## 作業依頼 A:
下の原文をもとに、次の問いに答えてください。
(i) 複写偽造防止用紙を複写機で複写すると、何が浮かび上がってくるか。
(ii) 特許文献1では、地紋画像の生成部と画像合成部は、主画像の画像処理部に対してどこに位置しているか。
(iii) 特許文献2の構成では、地紋画像専用に何を設けているか。

———

本発明は、地紋画像を出力可能な画像処理装置および画像処理方法に関するものである。
近年のスキャナやプリンタあるいは複写機の高性能化に伴い、戸籍謄本、契約書等の機密文書の不正複写が問題となることがある。従来、このような機密文書の複写あるいはその複写物の使用を牽制するために、機密文書の印刷には複写偽造防止用紙と呼ばれる特殊な用紙が使用されてきた。複写偽造防止用紙は、人間の目には見えにくいが、複写機で複写すると隠されていた警告文字等が浮かび上がってくる特殊なパターンが予め印刷されている用紙である。この複写偽造防止用紙上に戸籍情報や契約情報などを印刷することにより、当該印刷物に対する不正な複写行為を心理的に抑止することができる。また、警告文字によって原本と複与物との違いを明確に認識させることができる。
特許文献1には、複写すると警告文字が浮かび上がる地紋画像を生成する構成が記載されている。そして、スキャナで読み取った主画像を複写記録する際に、当該生成された地紋画像を主画像に重ねあわせることで、通常の用紙を用いて複写偽造防止用紙を用いた場合と同様の印刷結果を得ることができる。後述するように、この地紋画像は、潜像部及び背景部により構成されている。そして潜像部及び背景部は、共通の反射濃度を有し、その一方で、異なるディザマトリックスを用いて生成されている。
この特許文献1では、地紋画像の生成部、および主画像と地紋画像の合成を行う画像合成部が、主画像の画像処理部より後段に位置している。これにより、主画像に施す画像処理を地紋画像に対して施すことがないようにすることができ、画像処理による地紋画像の劣化を防止することができる。
また、特許文献2には、地紋画像専用の転送経路とバッファを設ける構成が記載されている。これにより、主画像に対する画像処理を地紋画像には適用しないようにしている。
特開平7−231384号公報 特開2001−346032号公報
原稿画像データに行われるべき処理が、地紋画像データに対して行われないようにするために、特許文献1では、地紋画像データ専用のデータバスを原稿画像データの転送に利用されるデータバスとは別に設けている。しかしながら、このような構成では、地紋画像データ専用のデータバスを設けない場合に比べて余分なコストがかかっている。また、特許文献2でも、地紋画像データ専用のデータバスや地紋画像データ専用のバッファを、原稿画像データの転送に利用されるデータバスや原稿画像データの保存に利用されるバッファとは別に設けており、やはり余分なコストがかかっている。

———

## 作業依頼 B:
下の一覧のうち、「Je profite d’une」を含む行から「OA TÀ DO TRÚNG PHONG」を含む行までを、両端の行も含めてそのまま書き写してください。画像は答えに入れないでください。

———

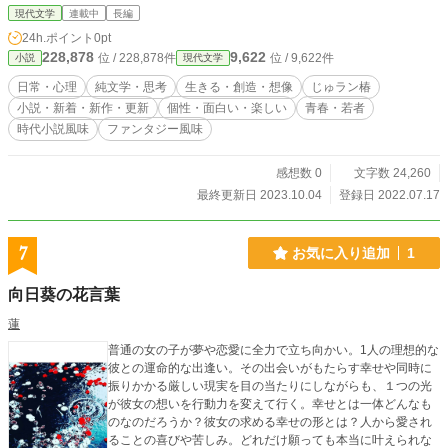
んな三年間を過ごし、その後どんな人間が形成されたの
現代文学
連載中
長編
か・・・・・想像できようか?????
24h.ポイント
0pt
228,878
9,622
位 / 228,878件
位 / 9,622件
小説
現代文学
日常・心理
純文学・思考
生きる・創造・想像
じゅラン椿
小説・新着・新作・更新
個性・面白い・楽しい
青春・若者
時代小説風味
ファンタジー風味
感想数 0
文字数 24,260
最終更新日 2023.10.04
登録日 2022.07.17
7
お気に入り追加
1
向日葵の花言葉
蓮
普通の女の子が夢や恋愛に全力で立ち向かい。1人の理想的な
彼との運命的な出逢い。その出会いがもたらす幸せや同時に
振りかかる厳しい現実を目の当たりにしながらも、１つの光
が彼女の想いを行動力を変えて行く。幸せとは一体どんなも
のなのだろうか？彼女の求める幸せの形とは？人から愛され
ることの喜びや苦しみ。どれだけ願っても本当に叶えられな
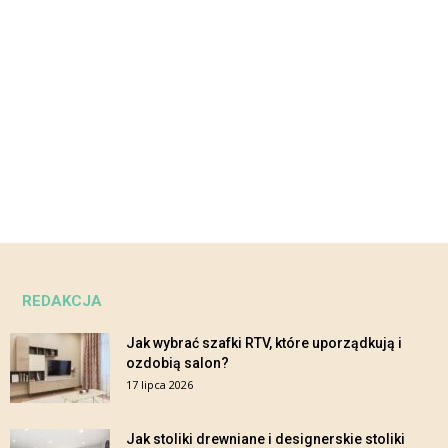
REDAKCJA
Jak wybrać szafki RTV, które uporządkują i
ozdobią salon?
17 lipca 2026
Jak stoliki drewniane i designerskie stoliki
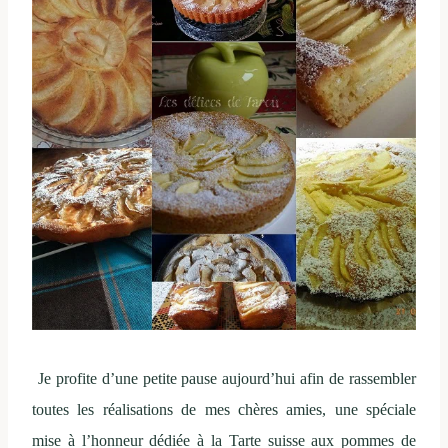
Je profite d’une petite pause aujourd’hui afin de rassembler
toutes les réalisations de mes chères amies, une spéciale
mise à l’honneur dédiée à la Tarte suisse aux pommes de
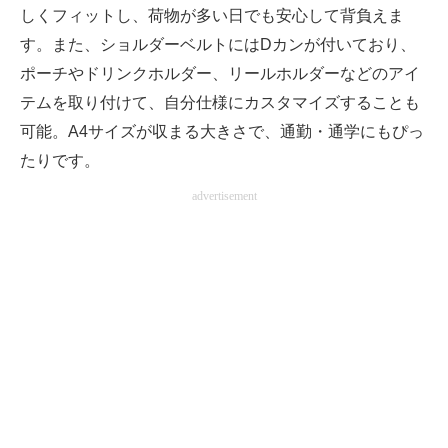
しくフィットし、荷物が多い日でも安心して背負えま
す。また、ショルダーベルトにはDカンが付いており、
ポーチやドリンクホルダー、リールホルダーなどのアイ
テムを取り付けて、自分仕様にカスタマイズすることも
可能。A4サイズが収まる大きさで、通勤・通学にもぴっ
たりです。
advertisement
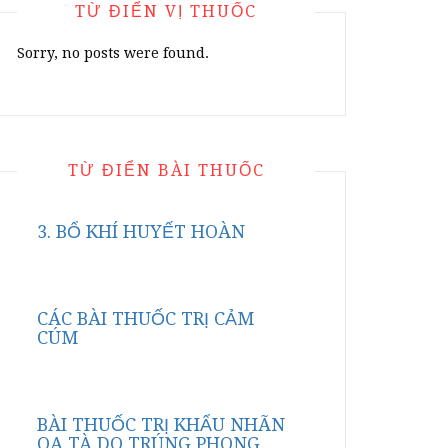
TỪ ĐIỂN VỊ THUỐC
Sorry, no posts were found.
TỪ ĐIỂN BÀI THUỐC
3. BỔ KHÍ HUYẾT HOÀN
CÁC BÀI THUỐC TRỊ CẢM
CÚM
BÀI THUỐC TRỊ KHẨU NHÃN
OA TÀ DO TRÚNG PHONG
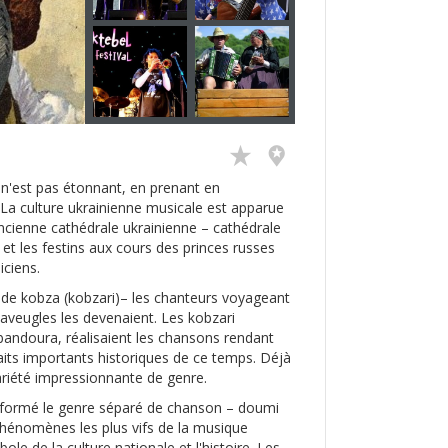
 n'est pas étonnant, en prenant en
. La culture ukrainienne musicale est apparue
ancienne cathédrale ukrainienne – cathédrale
t les festins aux cours des princes russes
ciens.
 de kobza (kobzari)– les chanteurs voyageant
aveugles les devenaient. Les kobzari
 bandoura, réalisaient les chansons rendant
aits importants historiques de ce temps. Déjà
variété impressionnante de genre.
t formé le genre séparé de chanson – doumi
 phénomènes les plus vifs de la musique
ole de la culture nationale et l'histoire. Les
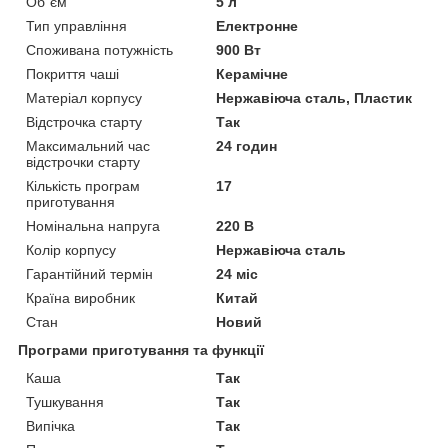
Об`єм
5 л
Тип управління
Електронне
Споживана потужність
900 Вт
Покриття чаші
Керамічне
Матеріал корпусу
Нержавіюча сталь, Пластик
Відстрочка старту
Так
Максимальний час
24 годин
відстрочки старту
Кількість програм
17
приготування
Номінальна напруга
220 В
Колір корпусу
Нержавіюча сталь
Гарантійний термін
24 міс
Країна виробник
Китай
Стан
Новий
Програми приготування та функції
Каша
Так
Тушкування
Так
Випічка
Так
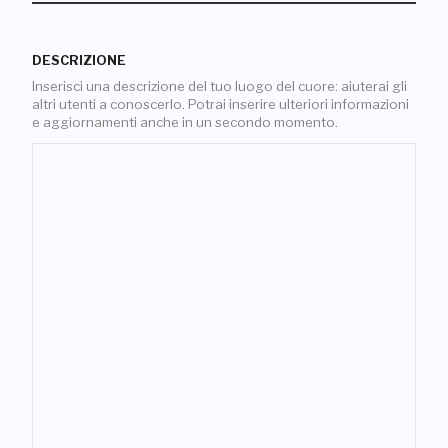
DESCRIZIONE
Inserisci una descrizione del tuo luogo del cuore: aiuterai gli
altri utenti a conoscerlo. Potrai inserire ulteriori informazioni
e aggiornamenti anche in un secondo momento.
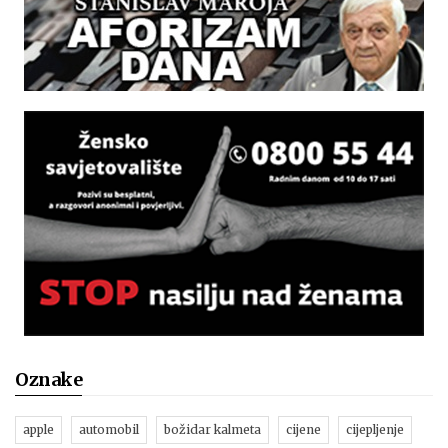
Oznake
apple
automobil
božidar kalmeta
cijene
cijepljenje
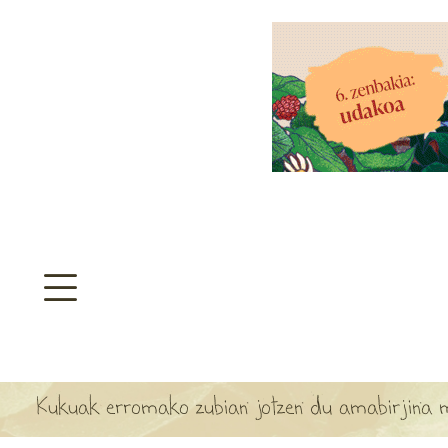
aratzeakoa
>
SULTATEGIA
TA ARBOLA APARTEN MAPA
Kukuak erromako zubian jotzen du amabirjina 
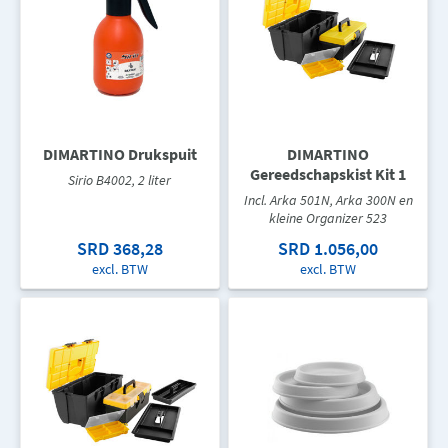
DIMARTINO Drukspuit
DIMARTINO
Gereedschapskist Kit 1
Sirio B4002, 2 liter
Incl. Arka 501N, Arka 300N en
kleine Organizer 523
SRD 368,28
SRD 1.056,00
excl. BTW
excl. BTW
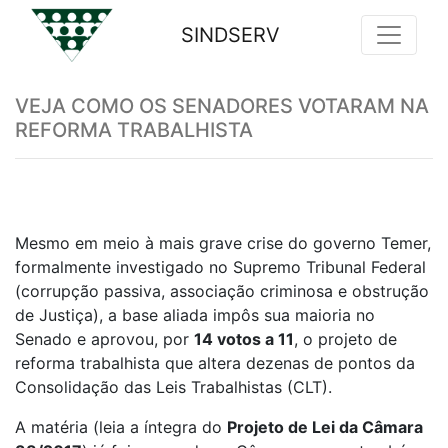
SINDSERV
Previous
Nex
VEJA COMO OS SENADORES VOTARAM NA
REFORMA TRABALHISTA
Mesmo em meio à mais grave crise do governo Temer,
formalmente investigado no Supremo Tribunal Federal
(corrupção passiva, associação criminosa e obstrução
de Justiça), a base aliada impôs sua maioria no
Senado e aprovou, por
14 votos a 11
, o projeto de
reforma trabalhista que altera dezenas de pontos da
Consolidação das Leis Trabalhistas (CLT).
A matéria (leia a íntegra do
Projeto de Lei da Câmara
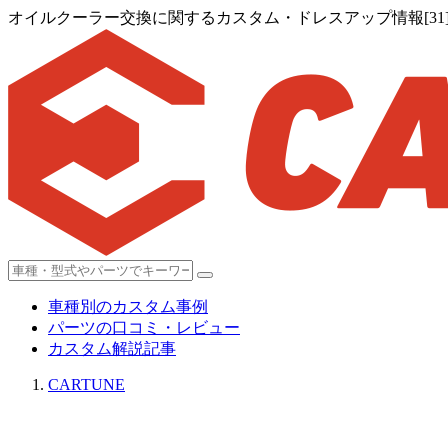
オイルクーラー交換に関するカスタム・ドレスアップ情報[31
車種別のカスタム事例
パーツの口コミ・レビュー
カスタム解説記事
CARTUNE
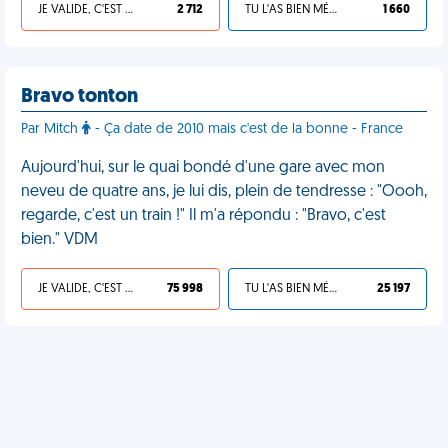
JE VALIDE, C'EST UNE VDM
2 712
TU L'AS BIEN MÉRITÉ
1 660
Bravo tonton
Par Mitch
- Ça date de 2010 mais c'est de la bonne - France
Aujourd'hui, sur le quai bondé d'une gare avec mon
neveu de quatre ans, je lui dis, plein de tendresse : "Oooh,
regarde, c'est un train !" Il m'a répondu : "Bravo, c'est
bien." VDM
JE VALIDE, C'EST UNE VDM
75 998
TU L'AS BIEN MÉRITÉ
25 197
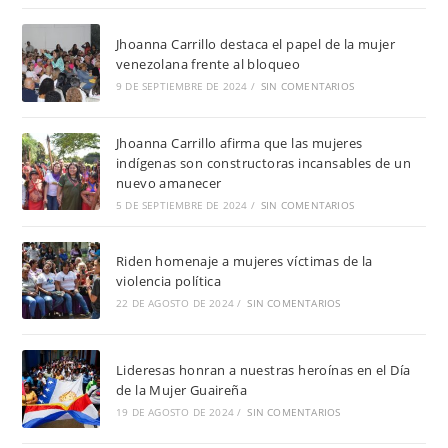
Jhoanna Carrillo destaca el papel de la mujer
venezolana frente al bloqueo
9 DE SEPTIEMBRE DE 2024
/
SIN COMENTARIOS
Jhoanna Carrillo afirma que las mujeres
indígenas son constructoras incansables de un
nuevo amanecer
5 DE SEPTIEMBRE DE 2024
/
SIN COMENTARIOS
Riden homenaje a mujeres víctimas de la
violencia política
22 DE AGOSTO DE 2024
/
SIN COMENTARIOS
Lideresas honran a nuestras heroínas en el Día
de la Mujer Guaireña
19 DE AGOSTO DE 2024
/
SIN COMENTARIOS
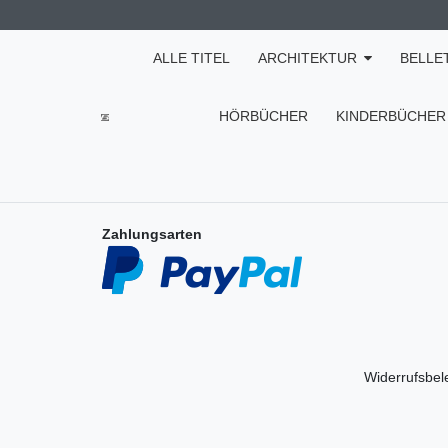
ALLE TITEL
ARCHITEKTUR
BELLE
HÖRBÜCHER
KINDERBÜCHER
Zahlungsarten
Widerrufs­be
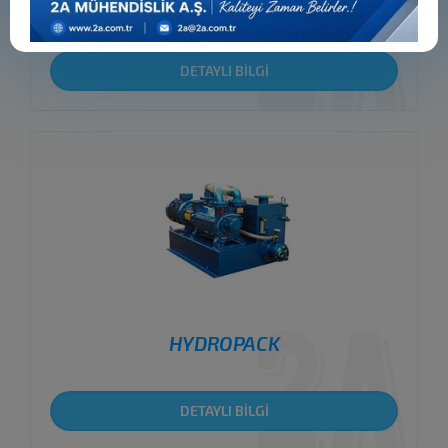
HYDROSYS
DETAYLI BİLGİ
HYDROPACK
DETAYLI BİLGİ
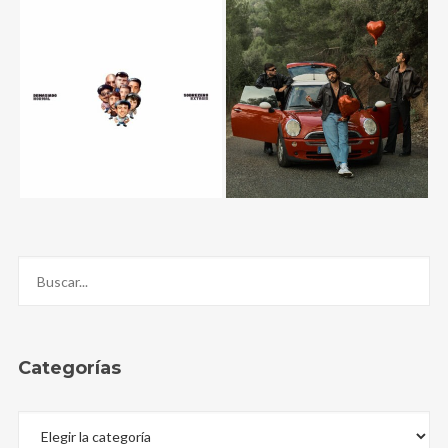
Categorías
Categorías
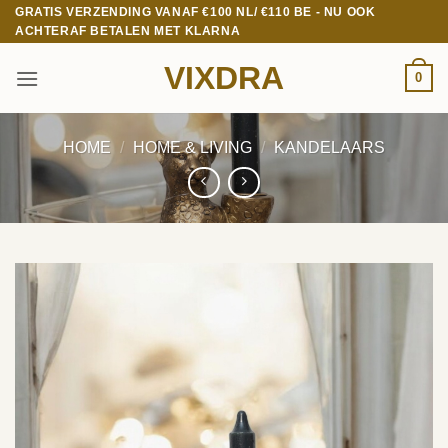
Ga
GRATIS VERZENDING VANAF €100 NL/ €110 BE - NU OOK
ACHTERAF BETALEN MET KLARNA
naar
inhoud
VIXDRA
0
HOME
/
HOME & LIVING
/
KANDELAARS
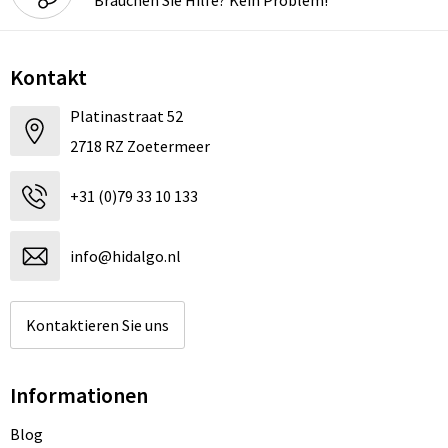
Kontakt
Platinastraat 52
2718 RZ Zoetermeer
+31 (0)79 33 10 133
info@hidalgo.nl
Kontaktieren Sie uns
Informationen
Blog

———

## 模範解答 A:
(i) 隠されていた警告文字等
(ii) 主画像の画像処理部より後段
(iii) 転送経路とバッファ

## 模範解答 B:
Je profite d’une petite pause aujourd’hui afin de rassembler
toutes les réalisations de mes chères amies, une spéciale
mise à l’honneur dédiée à la Tarte suisse aux pommes de
しくフィットし、荷物が多い日でも安心して背負えま
す。また、ショルダーベルトにはDカンが付いており、
ポーチやドリンクホルダー、リールホルダーなどのアイ
テムを取り付けて、自分仕様にカスタマイズすることも
可能。A4サイズが収まる大きさで、通勤・通学にもぴっ
たりです。
advertisement
TỪ ĐIỂN VỊ THUỐC
Sorry, no posts were found.
TỪ ĐIỂN BÀI THUỐC
3. BỔ KHÍ HUYẾT HOÀN
CÁC BÀI THUỐC TRỊ CẢM
CÚM
BÀI THUỐC TRỊ KHẨU NHÃN
OA TÀ DO TRÚNG PHONG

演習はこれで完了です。